▸ Exercise description:
Please reproduce the data in full, exactly as it stands.

▬▬▬▬▬▬▬▬▬▬

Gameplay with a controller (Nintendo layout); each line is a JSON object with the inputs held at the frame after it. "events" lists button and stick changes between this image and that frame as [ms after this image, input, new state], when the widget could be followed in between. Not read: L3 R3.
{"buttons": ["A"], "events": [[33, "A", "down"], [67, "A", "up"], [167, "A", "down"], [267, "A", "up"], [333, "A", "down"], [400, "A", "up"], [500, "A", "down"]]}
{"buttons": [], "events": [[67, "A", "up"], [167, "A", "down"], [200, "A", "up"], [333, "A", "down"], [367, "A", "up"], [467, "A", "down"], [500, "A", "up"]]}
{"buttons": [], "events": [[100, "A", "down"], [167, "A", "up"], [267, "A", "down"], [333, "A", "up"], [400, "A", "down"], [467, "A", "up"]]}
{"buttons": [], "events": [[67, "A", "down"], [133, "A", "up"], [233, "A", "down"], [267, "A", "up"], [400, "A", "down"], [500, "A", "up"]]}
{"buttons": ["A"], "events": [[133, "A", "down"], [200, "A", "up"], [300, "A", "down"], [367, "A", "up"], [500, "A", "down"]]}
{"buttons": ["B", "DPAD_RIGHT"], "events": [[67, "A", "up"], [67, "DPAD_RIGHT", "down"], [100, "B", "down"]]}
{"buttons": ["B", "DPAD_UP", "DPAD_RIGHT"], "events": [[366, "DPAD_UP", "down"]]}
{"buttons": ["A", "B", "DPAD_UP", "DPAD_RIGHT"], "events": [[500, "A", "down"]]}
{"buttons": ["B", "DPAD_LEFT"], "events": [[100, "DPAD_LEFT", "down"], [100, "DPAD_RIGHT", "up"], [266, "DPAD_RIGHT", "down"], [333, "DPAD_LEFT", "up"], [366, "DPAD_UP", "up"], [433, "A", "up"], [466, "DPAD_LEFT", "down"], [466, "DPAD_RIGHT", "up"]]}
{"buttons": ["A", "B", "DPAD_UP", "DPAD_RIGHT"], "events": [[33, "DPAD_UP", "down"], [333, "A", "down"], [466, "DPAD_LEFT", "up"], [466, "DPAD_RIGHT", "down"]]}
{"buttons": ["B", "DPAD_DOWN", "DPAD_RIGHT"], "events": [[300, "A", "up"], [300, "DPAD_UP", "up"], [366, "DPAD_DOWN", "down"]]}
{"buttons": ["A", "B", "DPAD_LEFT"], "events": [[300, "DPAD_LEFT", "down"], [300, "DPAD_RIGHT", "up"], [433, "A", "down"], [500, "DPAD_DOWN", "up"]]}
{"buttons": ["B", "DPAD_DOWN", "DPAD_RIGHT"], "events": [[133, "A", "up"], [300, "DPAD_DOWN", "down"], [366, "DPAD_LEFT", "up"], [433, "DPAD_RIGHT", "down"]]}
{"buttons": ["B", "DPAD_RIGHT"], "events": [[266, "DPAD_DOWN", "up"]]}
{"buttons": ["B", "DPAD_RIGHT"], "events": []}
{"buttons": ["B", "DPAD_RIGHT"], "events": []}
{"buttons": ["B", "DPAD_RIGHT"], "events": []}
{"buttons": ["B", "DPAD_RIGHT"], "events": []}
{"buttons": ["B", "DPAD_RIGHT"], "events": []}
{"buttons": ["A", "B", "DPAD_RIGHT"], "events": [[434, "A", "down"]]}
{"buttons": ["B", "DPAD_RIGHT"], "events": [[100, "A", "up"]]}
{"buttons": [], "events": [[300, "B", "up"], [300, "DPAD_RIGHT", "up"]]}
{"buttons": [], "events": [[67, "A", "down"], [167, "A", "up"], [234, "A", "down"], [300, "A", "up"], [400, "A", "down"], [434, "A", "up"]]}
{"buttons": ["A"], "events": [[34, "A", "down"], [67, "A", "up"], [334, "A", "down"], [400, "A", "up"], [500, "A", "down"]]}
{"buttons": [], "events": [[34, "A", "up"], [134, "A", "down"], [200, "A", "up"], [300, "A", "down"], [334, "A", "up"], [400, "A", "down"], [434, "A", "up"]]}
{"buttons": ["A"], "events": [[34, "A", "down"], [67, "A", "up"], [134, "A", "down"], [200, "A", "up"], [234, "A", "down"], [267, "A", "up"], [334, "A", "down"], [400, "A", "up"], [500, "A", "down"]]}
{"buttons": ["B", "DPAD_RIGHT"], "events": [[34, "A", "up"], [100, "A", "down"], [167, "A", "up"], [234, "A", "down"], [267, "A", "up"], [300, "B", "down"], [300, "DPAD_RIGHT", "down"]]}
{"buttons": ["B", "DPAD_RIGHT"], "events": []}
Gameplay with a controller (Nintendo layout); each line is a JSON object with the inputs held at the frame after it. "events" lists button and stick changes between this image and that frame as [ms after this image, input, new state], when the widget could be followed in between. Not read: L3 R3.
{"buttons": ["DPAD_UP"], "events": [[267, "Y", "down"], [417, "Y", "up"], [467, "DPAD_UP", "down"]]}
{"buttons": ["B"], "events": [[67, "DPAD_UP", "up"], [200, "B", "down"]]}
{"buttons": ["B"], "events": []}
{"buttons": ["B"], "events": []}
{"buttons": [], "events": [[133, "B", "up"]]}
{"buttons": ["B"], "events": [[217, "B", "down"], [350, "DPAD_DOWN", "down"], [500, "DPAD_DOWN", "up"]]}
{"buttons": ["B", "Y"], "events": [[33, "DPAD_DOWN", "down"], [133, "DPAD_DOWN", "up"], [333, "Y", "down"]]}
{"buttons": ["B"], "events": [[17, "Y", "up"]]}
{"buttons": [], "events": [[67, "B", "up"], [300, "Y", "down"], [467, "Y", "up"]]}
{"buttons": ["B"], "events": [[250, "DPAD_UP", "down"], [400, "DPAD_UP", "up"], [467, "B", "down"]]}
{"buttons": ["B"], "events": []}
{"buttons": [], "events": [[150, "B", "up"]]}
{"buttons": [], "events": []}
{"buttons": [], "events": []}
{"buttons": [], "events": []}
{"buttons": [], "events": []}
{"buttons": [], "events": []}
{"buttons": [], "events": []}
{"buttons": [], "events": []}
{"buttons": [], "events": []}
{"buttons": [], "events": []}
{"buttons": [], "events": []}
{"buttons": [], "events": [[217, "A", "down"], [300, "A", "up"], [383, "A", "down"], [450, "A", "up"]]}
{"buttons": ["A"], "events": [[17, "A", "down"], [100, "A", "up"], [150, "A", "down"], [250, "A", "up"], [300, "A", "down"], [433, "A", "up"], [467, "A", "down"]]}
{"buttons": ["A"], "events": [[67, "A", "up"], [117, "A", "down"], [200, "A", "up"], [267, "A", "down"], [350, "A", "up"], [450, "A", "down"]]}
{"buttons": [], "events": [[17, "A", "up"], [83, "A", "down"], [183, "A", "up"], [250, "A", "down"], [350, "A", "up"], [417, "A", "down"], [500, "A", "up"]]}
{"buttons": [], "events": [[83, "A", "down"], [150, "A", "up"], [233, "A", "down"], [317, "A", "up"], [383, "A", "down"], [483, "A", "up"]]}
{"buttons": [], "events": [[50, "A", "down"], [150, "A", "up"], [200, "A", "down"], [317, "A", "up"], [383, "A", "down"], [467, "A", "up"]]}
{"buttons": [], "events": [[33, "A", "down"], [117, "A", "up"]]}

▬▬▬▬▬▬▬▬▬▬

▸ Written response:
Gameplay with a controller (Nintendo layout); each line is a JSON object with the inputs held at the frame after it. "events" lists button and stick changes between this image and that frame as [ms after this image, input, new state], when the widget could be followed in between. Not read: L3 R3.
{"buttons": ["A"], "events": [[33, "A", "down"], [67, "A", "up"], [167, "A", "down"], [267, "A", "up"], [333, "A", "down"], [400, "A", "up"], [500, "A", "down"]]}
{"buttons": [], "events": [[67, "A", "up"], [167, "A", "down"], [200, "A", "up"], [333, "A", "down"], [367, "A", "up"], [467, "A", "down"], [500, "A", "up"]]}
{"buttons": [], "events": [[100, "A", "down"], [167, "A", "up"], [267, "A", "down"], [333, "A", "up"], [400, "A", "down"], [467, "A", "up"]]}
{"buttons": [], "events": [[67, "A", "down"], [133, "A", "up"], [233, "A", "down"], [267, "A", "up"], [400, "A", "down"], [500, "A", "up"]]}
{"buttons": ["A"], "events": [[133, "A", "down"], [200, "A", "up"], [300, "A", "down"], [367, "A", "up"], [500, "A", "down"]]}
{"buttons": ["B", "DPAD_RIGHT"], "events": [[67, "A", "up"], [67, "DPAD_RIGHT", "down"], [100, "B", "down"]]}
{"buttons": ["B", "DPAD_UP", "DPAD_RIGHT"], "events": [[366, "DPAD_UP", "down"]]}
{"buttons": ["A", "B", "DPAD_UP", "DPAD_RIGHT"], "events": [[500, "A", "down"]]}
{"buttons": ["B", "DPAD_LEFT"], "events": [[100, "DPAD_LEFT", "down"], [100, "DPAD_RIGHT", "up"], [266, "DPAD_RIGHT", "down"], [333, "DPAD_LEFT", "up"], [366, "DPAD_UP", "up"], [433, "A", "up"], [466, "DPAD_LEFT", "down"], [466, "DPAD_RIGHT", "up"]]}
{"buttons": ["A", "B", "DPAD_UP", "DPAD_RIGHT"], "events": [[33, "DPAD_UP", "down"], [333, "A", "down"], [466, "DPAD_LEFT", "up"], [466, "DPAD_RIGHT", "down"]]}
{"buttons": ["B", "DPAD_DOWN", "DPAD_RIGHT"], "events": [[300, "A", "up"], [300, "DPAD_UP", "up"], [366, "DPAD_DOWN", "down"]]}
{"buttons": ["A", "B", "DPAD_LEFT"], "events": [[300, "DPAD_LEFT", "down"], [300, "DPAD_RIGHT", "up"], [433, "A", "down"], [500, "DPAD_DOWN", "up"]]}
{"buttons": ["B", "DPAD_DOWN", "DPAD_RIGHT"], "events": [[133, "A", "up"], [300, "DPAD_DOWN", "down"], [366, "DPAD_LEFT", "up"], [433, "DPAD_RIGHT", "down"]]}
{"buttons": ["B", "DPAD_RIGHT"], "events": [[266, "DPAD_DOWN", "up"]]}
{"buttons": ["B", "DPAD_RIGHT"], "events": []}
{"buttons": ["B", "DPAD_RIGHT"], "events": []}
{"buttons": ["B", "DPAD_RIGHT"], "events": []}
{"buttons": ["B", "DPAD_RIGHT"], "events": []}
{"buttons": ["B", "DPAD_RIGHT"], "events": []}
{"buttons": ["A", "B", "DPAD_RIGHT"], "events": [[434, "A", "down"]]}
{"buttons": ["B", "DPAD_RIGHT"], "events": [[100, "A", "up"]]}
{"buttons": [], "events": [[300, "B", "up"], [300, "DPAD_RIGHT", "up"]]}
{"buttons": [], "events": [[67, "A", "down"], [167, "A", "up"], [234, "A", "down"], [300, "A", "up"], [400, "A", "down"], [434, "A", "up"]]}
{"buttons": ["A"], "events": [[34, "A", "down"], [67, "A", "up"], [334, "A", "down"], [400, "A", "up"], [500, "A", "down"]]}
{"buttons": [], "events": [[34, "A", "up"], [134, "A", "down"], [200, "A", "up"], [300, "A", "down"], [334, "A", "up"], [400, "A", "down"], [434, "A", "up"]]}
{"buttons": ["A"], "events": [[34, "A", "down"], [67, "A", "up"], [134, "A", "down"], [200, "A", "up"], [234, "A", "down"], [267, "A", "up"], [334, "A", "down"], [400, "A", "up"], [500, "A", "down"]]}
{"buttons": ["B", "DPAD_RIGHT"], "events": [[34, "A", "up"], [100, "A", "down"], [167, "A", "up"], [234, "A", "down"], [267, "A", "up"], [300, "B", "down"], [300, "DPAD_RIGHT", "down"]]}
{"buttons": ["B", "DPAD_RIGHT"], "events": []}
Gameplay with a controller (Nintendo layout); each line is a JSON object with the inputs held at the frame after it. "events" lists button and stick changes between this image and that frame as [ms after this image, input, new state], when the widget could be followed in between. Not read: L3 R3.
{"buttons": ["DPAD_UP"], "events": [[267, "Y", "down"], [417, "Y", "up"], [467, "DPAD_UP", "down"]]}
{"buttons": ["B"], "events": [[67, "DPAD_UP", "up"], [200, "B", "down"]]}
{"buttons": ["B"], "events": []}
{"buttons": ["B"], "events": []}
{"buttons": [], "events": [[133, "B", "up"]]}
{"buttons": ["B"], "events": [[217, "B", "down"], [350, "DPAD_DOWN", "down"], [500, "DPAD_DOWN", "up"]]}
{"buttons": ["B", "Y"], "events": [[33, "DPAD_DOWN", "down"], [133, "DPAD_DOWN", "up"], [333, "Y", "down"]]}
{"buttons": ["B"], "events": [[17, "Y", "up"]]}
{"buttons": [], "events": [[67, "B", "up"], [300, "Y", "down"], [467, "Y", "up"]]}
{"buttons": ["B"], "events": [[250, "DPAD_UP", "down"], [400, "DPAD_UP", "up"], [467, "B", "down"]]}
{"buttons": ["B"], "events": []}
{"buttons": [], "events": [[150, "B", "up"]]}
{"buttons": [], "events": []}
{"buttons": [], "events": []}
{"buttons": [], "events": []}
{"buttons": [], "events": []}
{"buttons": [], "events": []}
{"buttons": [], "events": []}
{"buttons": [], "events": []}
{"buttons": [], "events": []}
{"buttons": [], "events": []}
{"buttons": [], "events": []}
{"buttons": [], "events": [[217, "A", "down"], [300, "A", "up"], [383, "A", "down"], [450, "A", "up"]]}
{"buttons": ["A"], "events": [[17, "A", "down"], [100, "A", "up"], [150, "A", "down"], [250, "A", "up"], [300, "A", "down"], [433, "A", "up"], [467, "A", "down"]]}
{"buttons": ["A"], "events": [[67, "A", "up"], [117, "A", "down"], [200, "A", "up"], [267, "A", "down"], [350, "A", "up"], [450, "A", "down"]]}
{"buttons": [], "events": [[17, "A", "up"], [83, "A", "down"], [183, "A", "up"], [250, "A", "down"], [350, "A", "up"], [417, "A", "down"], [500, "A", "up"]]}
{"buttons": [], "events": [[83, "A", "down"], [150, "A", "up"], [233, "A", "down"], [317, "A", "up"], [383, "A", "down"], [483, "A", "up"]]}
{"buttons": [], "events": [[50, "A", "down"], [150, "A", "up"], [200, "A", "down"], [317, "A", "up"], [383, "A", "down"], [467, "A", "up"]]}
{"buttons": [], "events": [[33, "A", "down"], [117, "A", "up"]]}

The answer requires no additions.